Playing optical tweezers with deep reinforcement learning: in virtual, physical and augmented environments

TL;DR

This paper demonstrates how deep reinforcement learning trained in virtual environments can control optical tweezers in real and augmented settings, enabling safe, efficient, and adaptable microsphere manipulation.

Contribution

It introduces a method for training neural networks in virtual environments for optical tweezers control, applicable to real and augmented environments, enhancing experimental optimization.

Findings

Neural networks successfully controlled microspheres in physical experiments.

Virtual training accelerated learning and reduced equipment risk.
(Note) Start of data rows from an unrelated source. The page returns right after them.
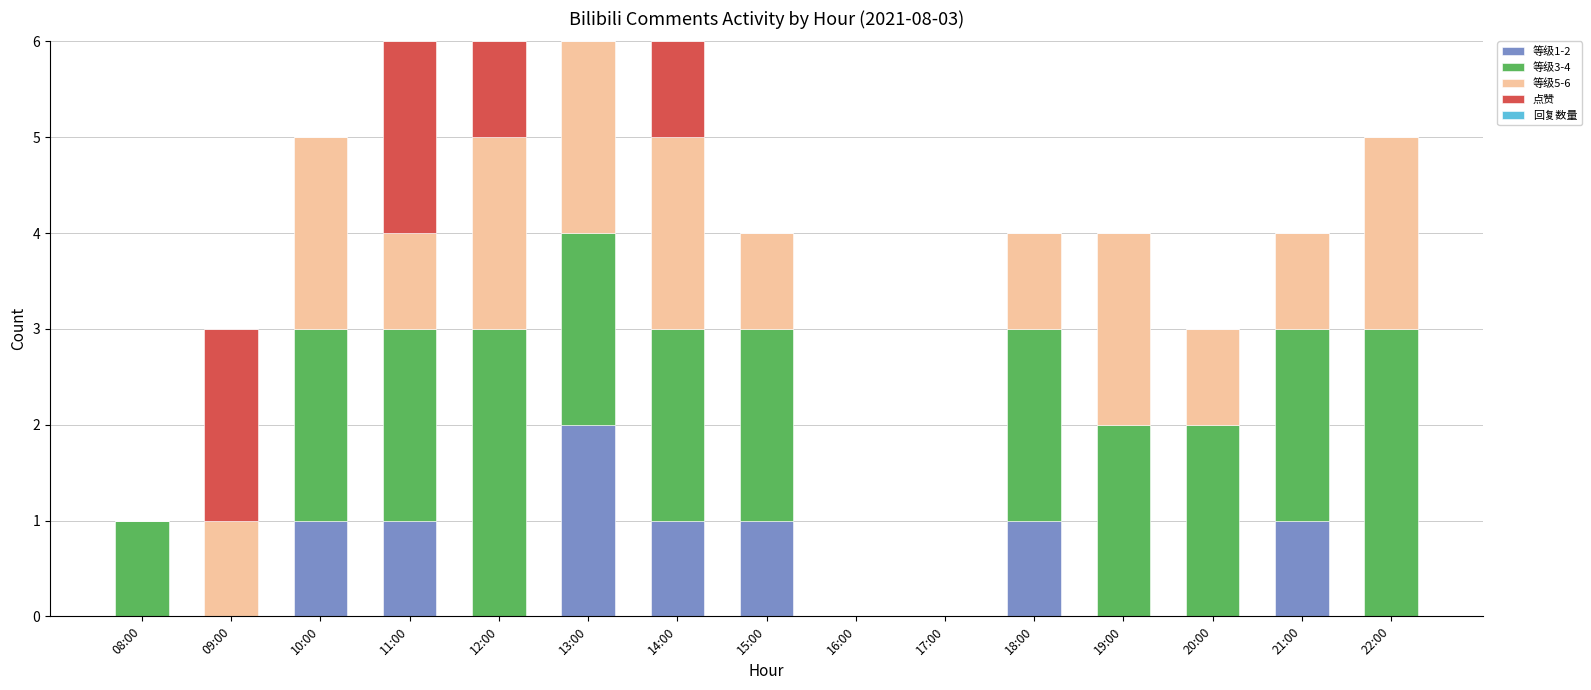

Count the 等级1-2 values in the range 0 to 1.

14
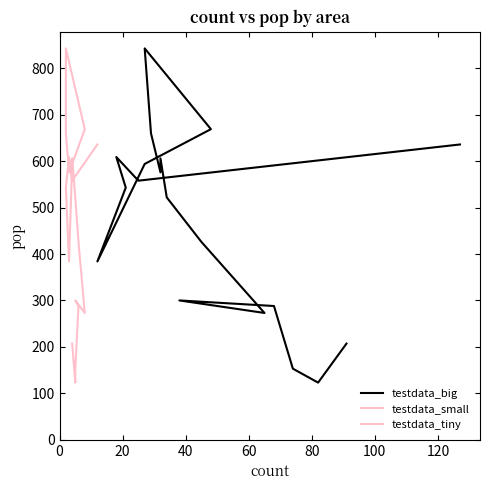

True or false: testdata_tiny has a value of 915 at 0.

False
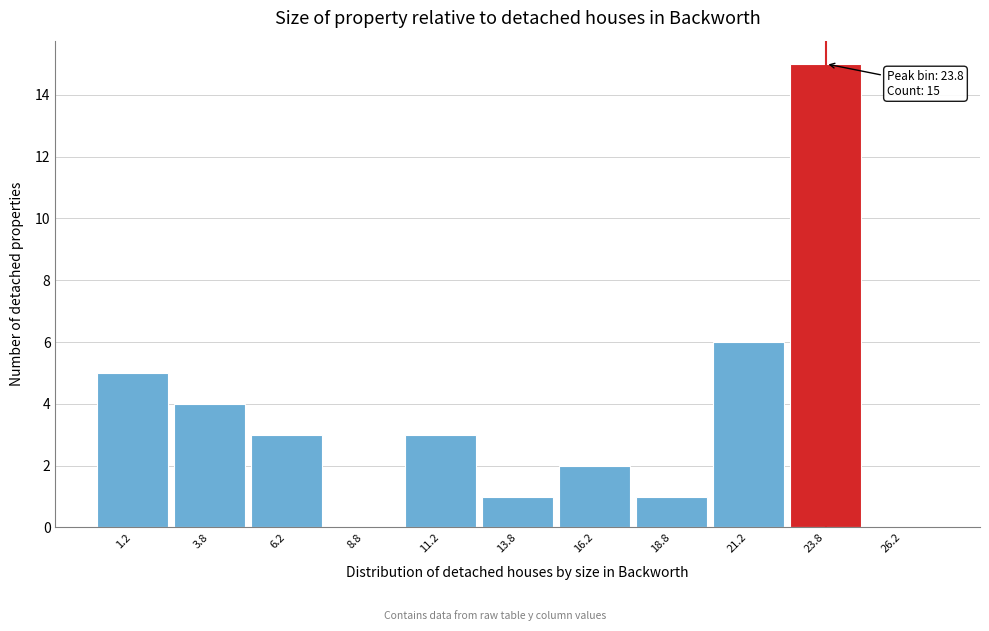

Over which range of the x-axis is the bar tallest?

22.5 to 25.0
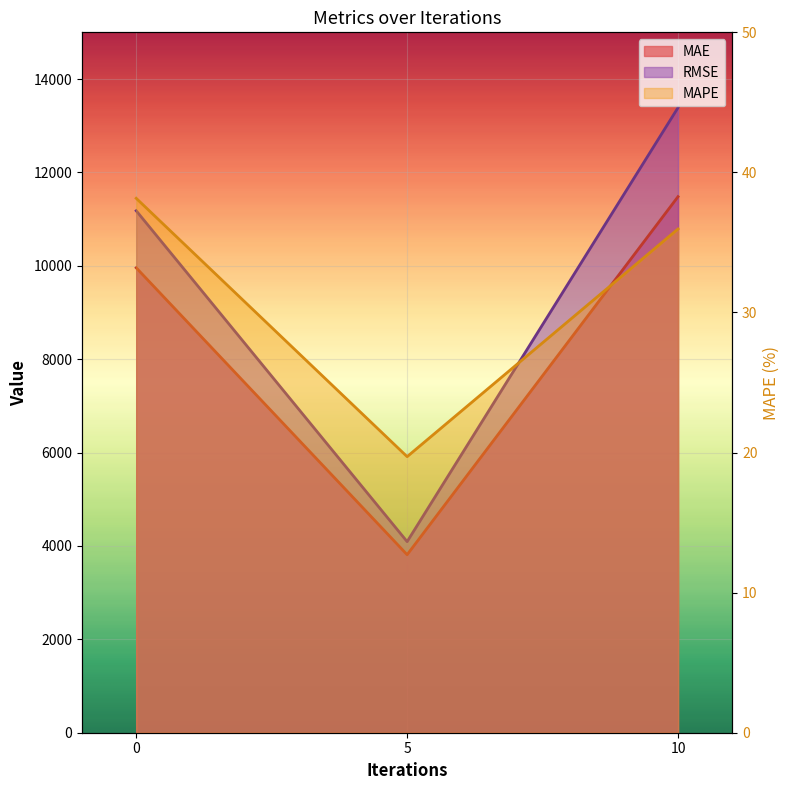

How many data points in MAPE are less than 35?

1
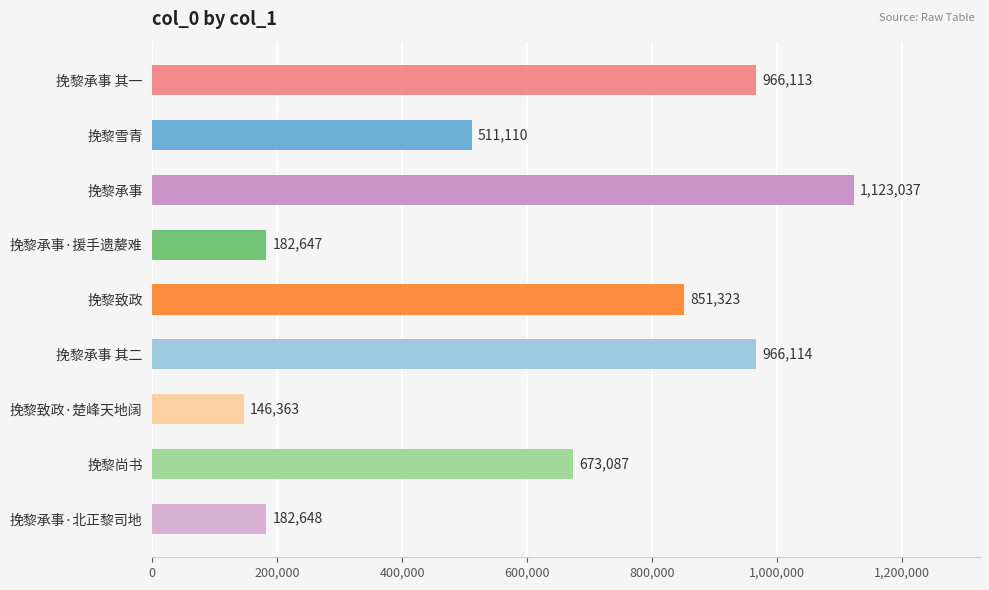

What is the label of the 6th bar from the bottom?

挽黎承事·援手遗嫠难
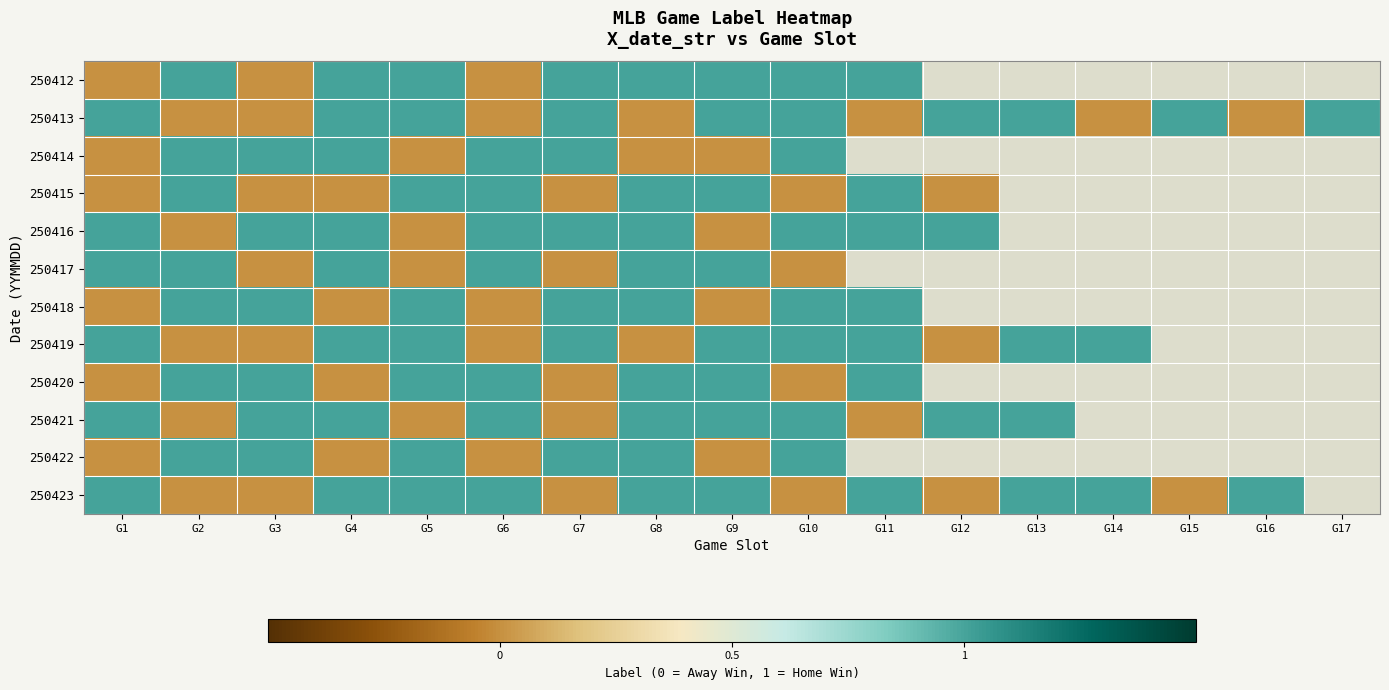

What is the maximum value for 250416?

1.0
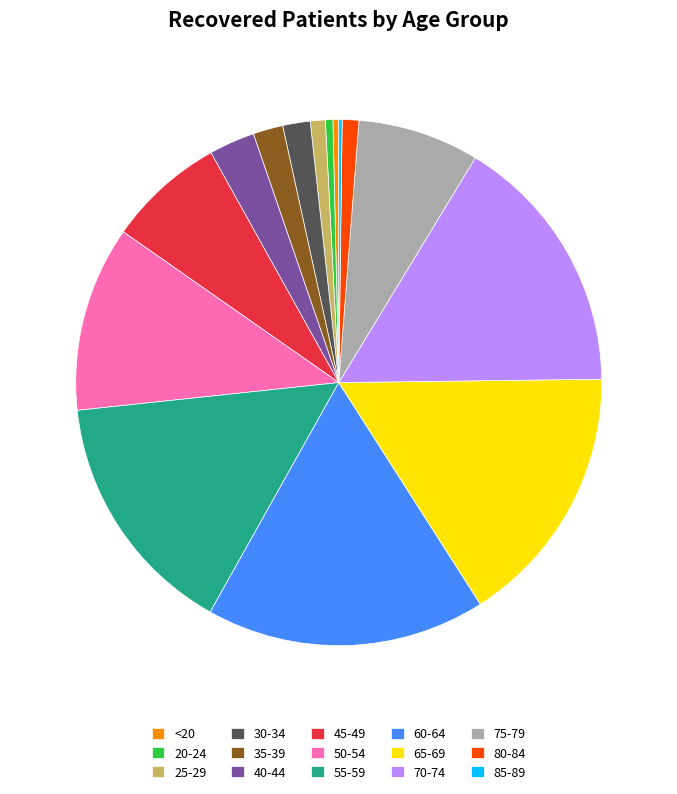

Is the sum of 70-74 and 40-44 greater than half?

No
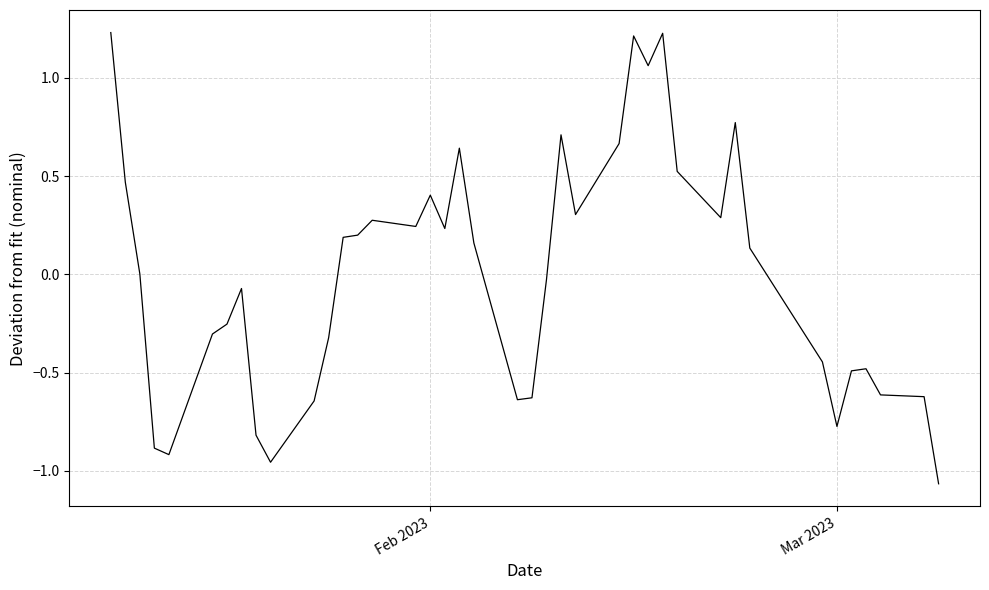

How many lines are shown in the chart?

1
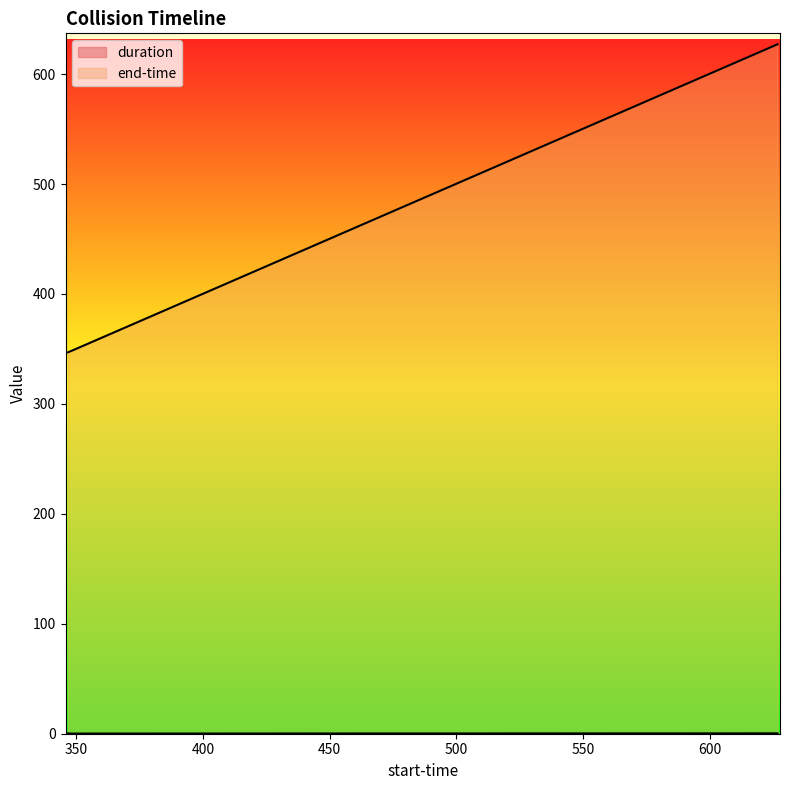

What is the average value of the end-time series?

441.0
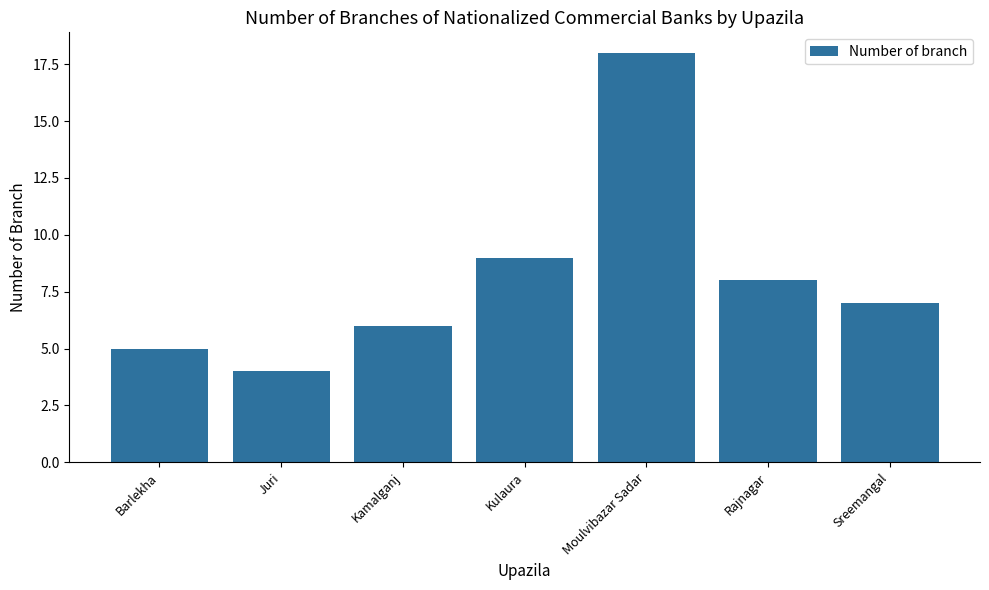

How many bars are there in total?

7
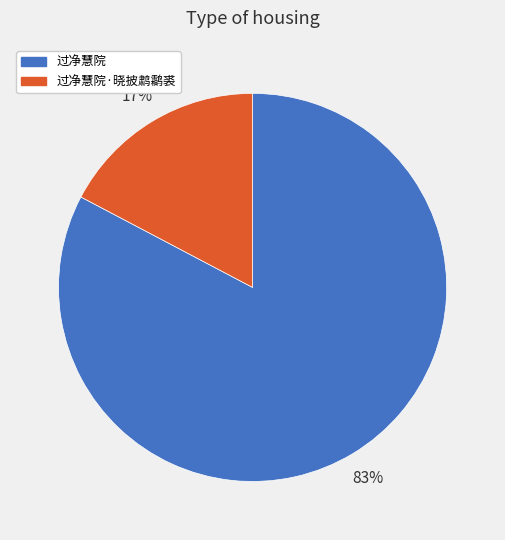

Is the sum of 过净慧院 and 过净慧院·晓披鹔鹴裘 greater than half?

Yes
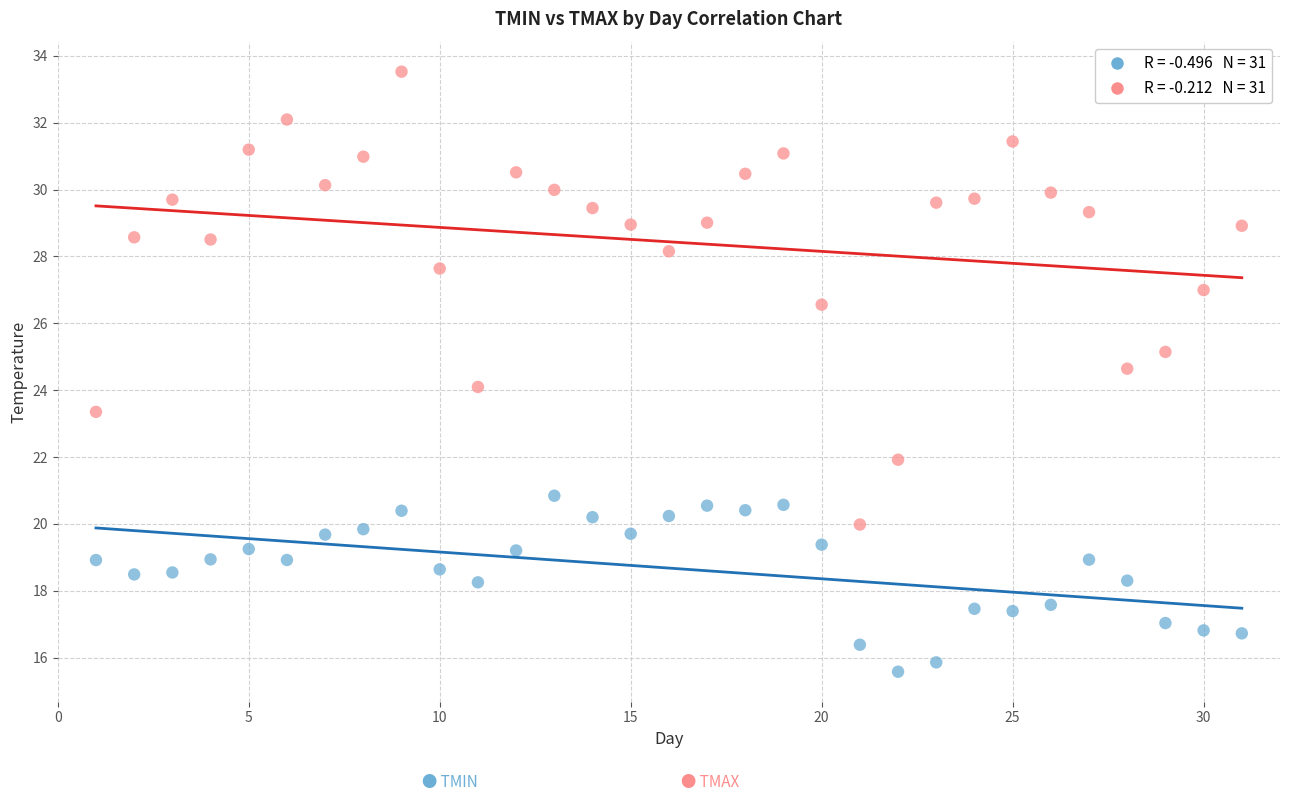

Across all data points, what is the range of X values (max minus min)?

30.0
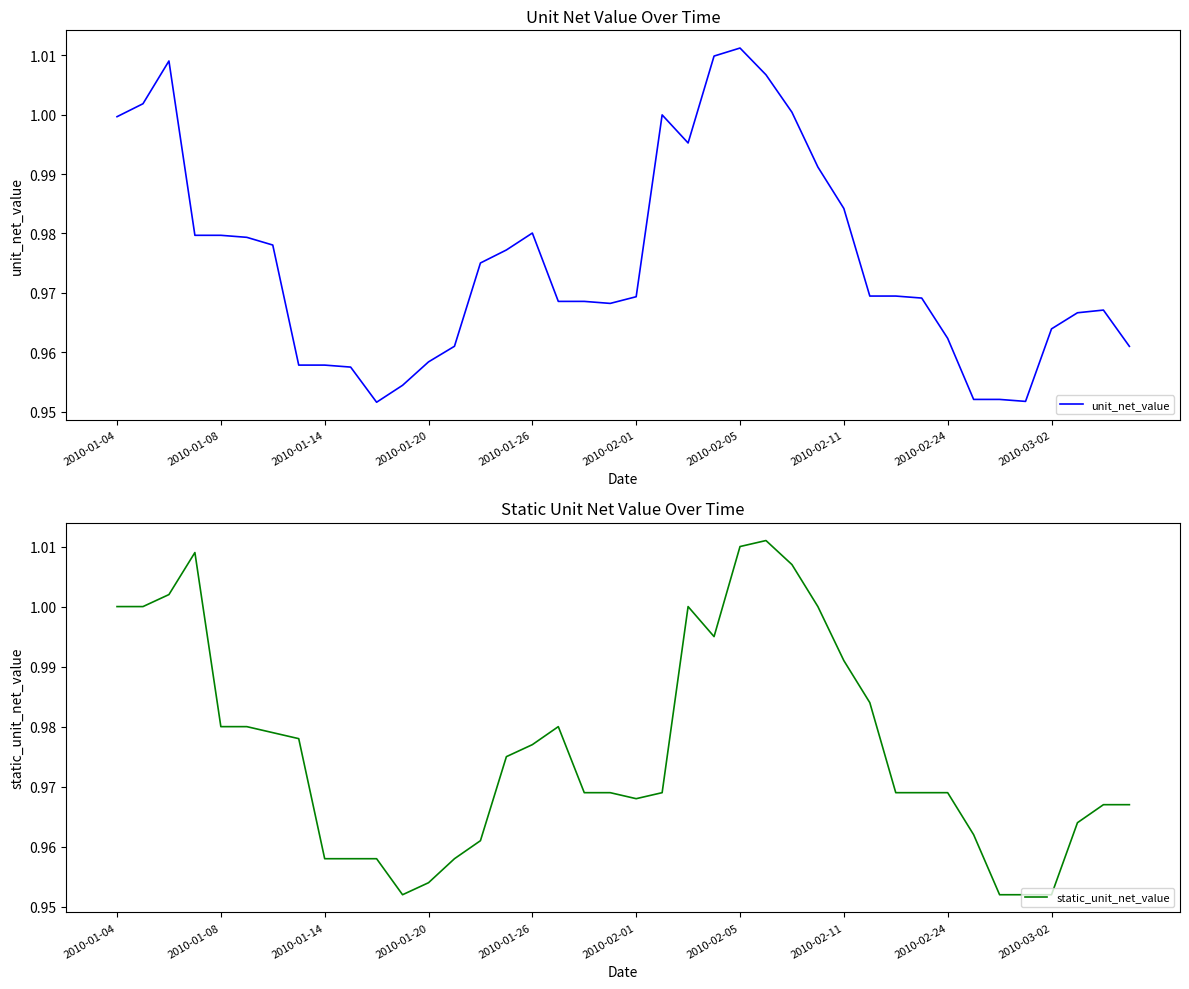

What is the value of the static_unit_net_value point at the 10th from the left?

1.0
Augmented environment control demonstrated combining virtual and real data.

Abstract

Reinforcement learning was carried out in a simulated environment to learn continuous velocity control over multiple motor axes. This was then applied to a real-world optical tweezers experiment with the objective of moving a laser-trapped microsphere to a target location whilst avoiding collisions with other free-moving microspheres. The concept of training a neural network in a virtual environment has significant potential in the application of machine learning for experimental optimization and control, as the neural network can discover optimal methods for problem solving without the risk of damage to equipment, and at a speed not limited by movement in the physical environment. As the neural network treats both virtual and physical environments equivalently, we show that the network can also be applied to an augmented environment, where a virtual environment is combined with the physical environment. This technique may have the potential to unlock capabilities associated with mixed and augmented reality, such as enforcing safety limits for machine motion or as a method of inputting observations from additional sensors.